### PASSAGE CHOISI

Par ailleurs, à l’intérieur même de ma cellule familiale, je décelais des prédispositions naturelles pour entreprendre la défense des droits des femmes, pour rejoindre les rangs des rebelles. Alors, dans cet environnement très stimulant, favorable à l’émancipation des femmes, je n’avais aucun mal à afficher fièrement mes convictions les plus profondes. Je pouvais clairement exprimer mon ambition de dénoncer la marginalisation dont était victime la population féminine. Et, de surcroît, les femmes représentent la majorité de la population congolaise. Il m’apparaissait inacceptable et indécent que la majorité de la population de mon pays ait été désavouée pour des considérations machistes. Et je dois avouer que je suis toujours stupéfaite : d’aucuns veulent reproduire ces habitudes au-delà des frontières nationales…

Or, on ne peut pas se résigner indéfiniment face aux injustices sociales. Inévitablement la révolte éclate, d’où les perpétuels conflits entre ceux qui prétendent défendre les traditions – le plus souvent pour des intérêts personnels – et nous qui pensons que tout être humain a le droit d’être traité avec humanité et respect. N’en déplaise à certains, les femmes souhaitent éradiquer les stéréotypes et corriger les inégalités : naguère ce combat fut mené habilement. En jetant un regard sur la condition des femmes, tout porte à croire que, de nos jours, il reste encore un long chemin à parcourir.

### CONSIGNE
Reproduisez intégralement le passage sur la défense des droits des femmes, sans en changer un seul mot. Le listing n'a aucun lien avec ce passage.

### EXTRAITS DU LISTING
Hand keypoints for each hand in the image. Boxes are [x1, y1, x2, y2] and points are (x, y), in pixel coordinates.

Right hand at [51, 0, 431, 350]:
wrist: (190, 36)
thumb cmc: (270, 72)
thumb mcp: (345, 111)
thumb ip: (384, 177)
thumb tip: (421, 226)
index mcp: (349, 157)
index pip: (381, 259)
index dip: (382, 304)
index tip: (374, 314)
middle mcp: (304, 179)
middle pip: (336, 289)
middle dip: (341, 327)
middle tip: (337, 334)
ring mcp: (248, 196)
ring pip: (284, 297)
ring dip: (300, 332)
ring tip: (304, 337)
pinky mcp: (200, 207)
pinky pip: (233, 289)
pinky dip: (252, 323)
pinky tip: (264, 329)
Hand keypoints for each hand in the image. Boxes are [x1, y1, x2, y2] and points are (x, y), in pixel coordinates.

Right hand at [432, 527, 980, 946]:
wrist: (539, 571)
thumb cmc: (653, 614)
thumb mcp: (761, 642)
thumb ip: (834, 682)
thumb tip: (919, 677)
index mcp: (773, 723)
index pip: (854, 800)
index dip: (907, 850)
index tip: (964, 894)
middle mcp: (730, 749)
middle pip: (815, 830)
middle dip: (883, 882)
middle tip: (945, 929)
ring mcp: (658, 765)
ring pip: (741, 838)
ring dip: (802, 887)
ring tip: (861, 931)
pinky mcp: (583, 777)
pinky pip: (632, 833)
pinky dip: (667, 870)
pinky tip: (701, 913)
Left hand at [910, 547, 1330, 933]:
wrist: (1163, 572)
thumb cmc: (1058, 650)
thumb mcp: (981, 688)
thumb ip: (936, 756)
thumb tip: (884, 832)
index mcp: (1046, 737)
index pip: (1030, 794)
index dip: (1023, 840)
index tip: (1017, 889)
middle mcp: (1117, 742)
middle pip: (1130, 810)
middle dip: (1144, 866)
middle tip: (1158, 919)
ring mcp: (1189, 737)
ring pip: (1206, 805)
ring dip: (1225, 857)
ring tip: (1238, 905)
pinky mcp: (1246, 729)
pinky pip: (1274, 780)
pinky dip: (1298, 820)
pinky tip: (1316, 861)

### RÉPONSE ATTENDUE
Par ailleurs, à l’intérieur même de ma cellule familiale, je décelais des prédispositions naturelles pour entreprendre la défense des droits des femmes, pour rejoindre les rangs des rebelles. Alors, dans cet environnement très stimulant, favorable à l’émancipation des femmes, je n’avais aucun mal à afficher fièrement mes convictions les plus profondes. Je pouvais clairement exprimer mon ambition de dénoncer la marginalisation dont était victime la population féminine. Et, de surcroît, les femmes représentent la majorité de la population congolaise. Il m’apparaissait inacceptable et indécent que la majorité de la population de mon pays ait été désavouée pour des considérations machistes. Et je dois avouer que je suis toujours stupéfaite : d’aucuns veulent reproduire ces habitudes au-delà des frontières nationales…

Or, on ne peut pas se résigner indéfiniment face aux injustices sociales. Inévitablement la révolte éclate, d’où les perpétuels conflits entre ceux qui prétendent défendre les traditions – le plus souvent pour des intérêts personnels – et nous qui pensons que tout être humain a le droit d’être traité avec humanité et respect. N’en déplaise à certains, les femmes souhaitent éradiquer les stéréotypes et corriger les inégalités : naguère ce combat fut mené habilement. En jetant un regard sur la condition des femmes, tout porte à croire que, de nos jours, il reste encore un long chemin à parcourir.